→ Dataset excerpt:
________________________________________
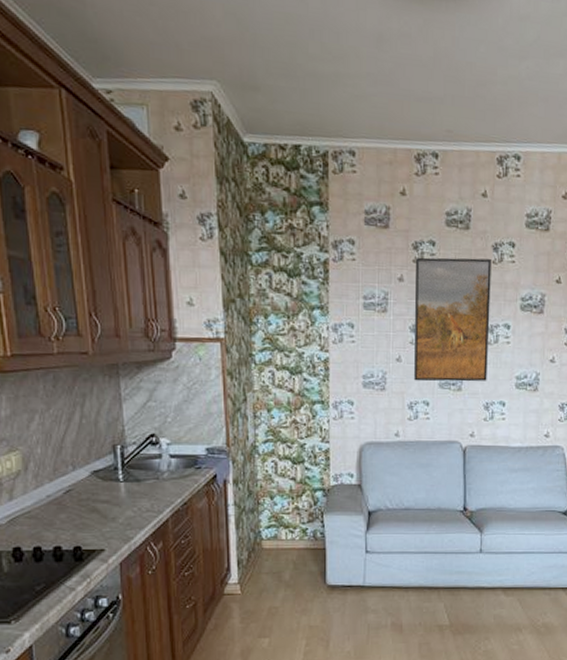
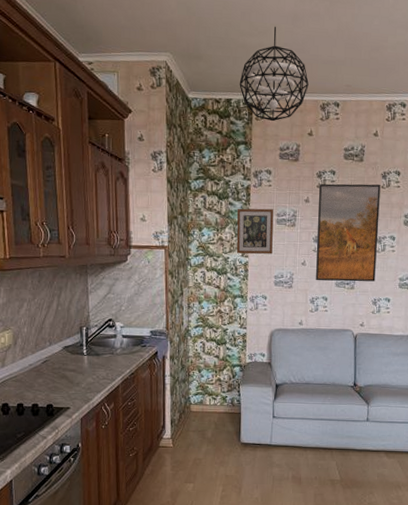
pendant light: none [310,49,399,176] -> present [239,26,309,122]
picture frame: none [312,288,360,348] -> present [236,208,274,255]

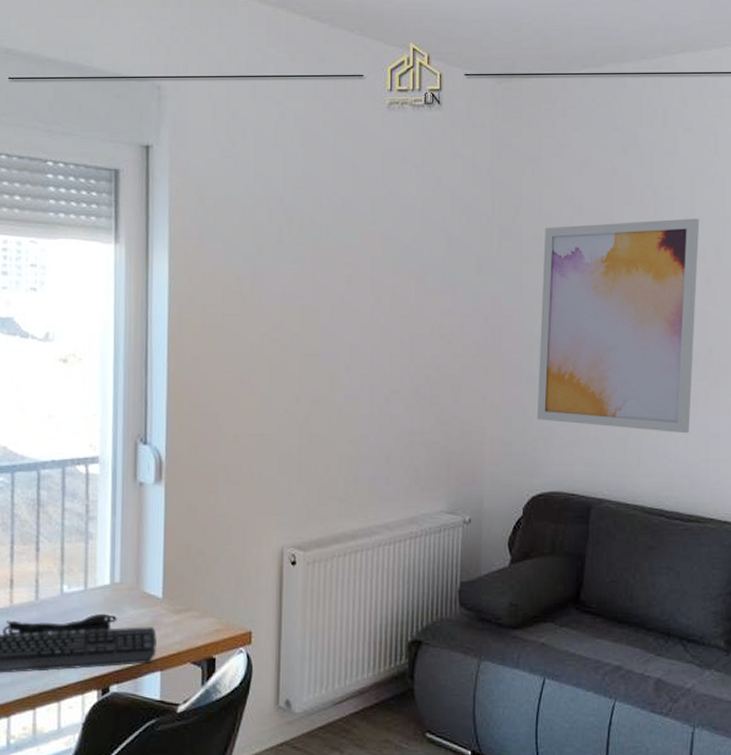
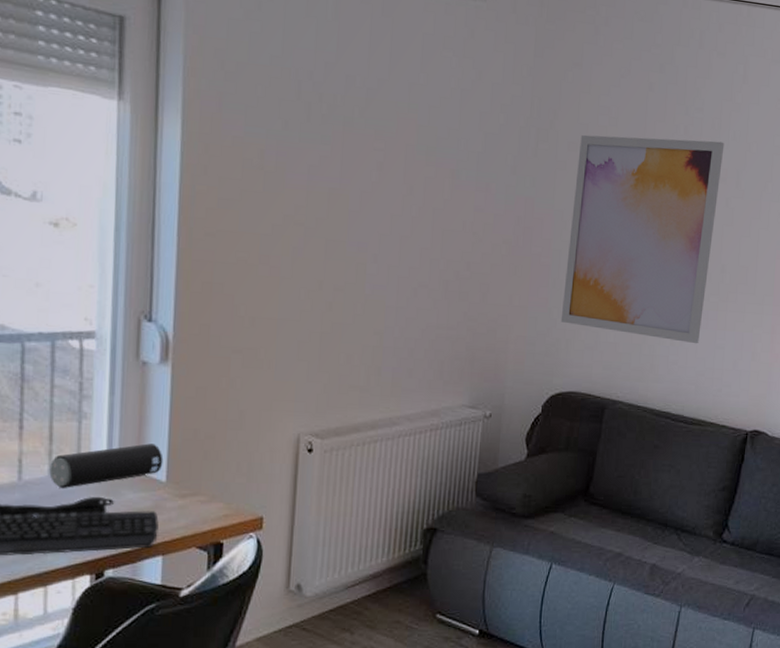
speaker: none [61,561,160,606] -> present [49,443,163,488]

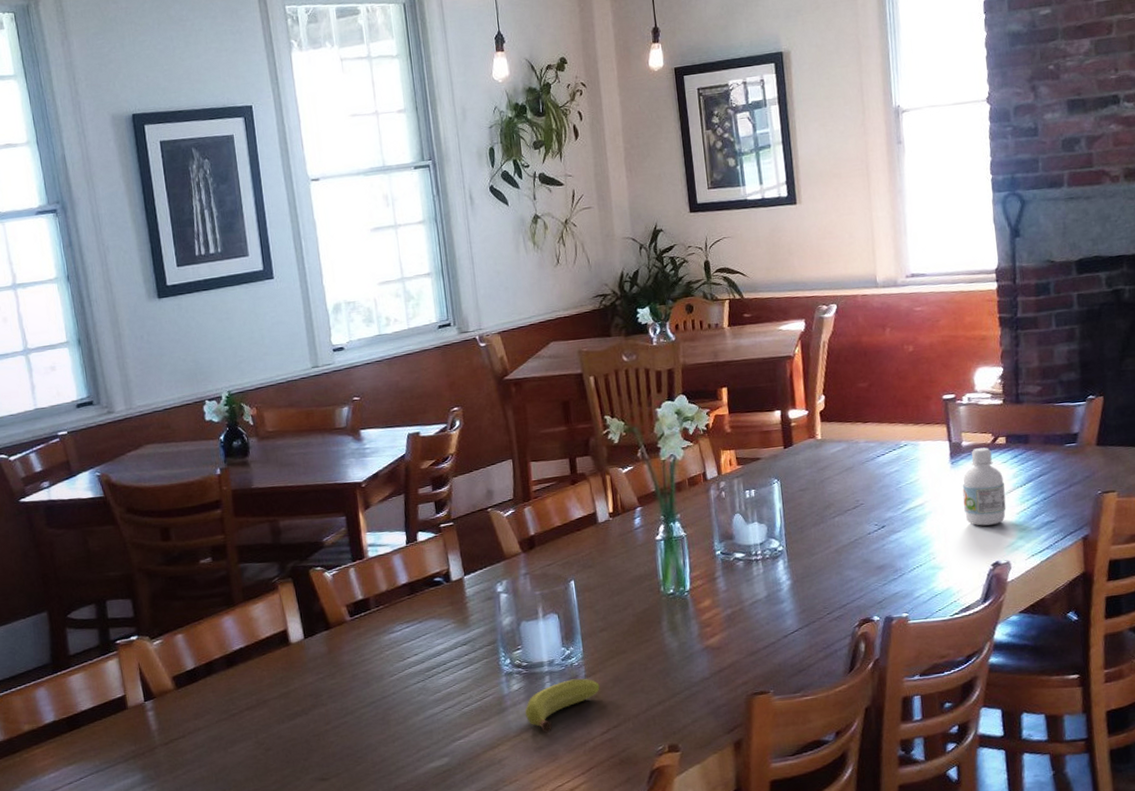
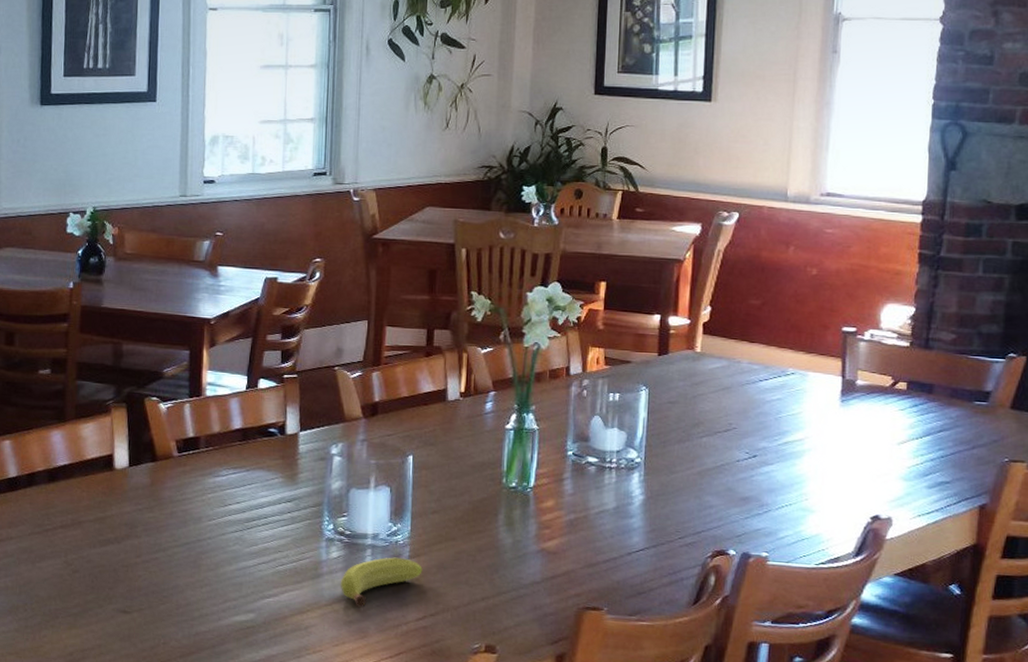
bottle: present [962,447,1006,526] -> none [848,390,899,475]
________________________________________
→ Work required:
Reproduce the lines from the one with "speaker: none [61,561,160,606]" through the end of the data, keeping both end lines, adding nothing, and dropping any pictures.

→ Written response:
speaker: none [61,561,160,606] -> present [49,443,163,488]

bottle: present [962,447,1006,526] -> none [848,390,899,475]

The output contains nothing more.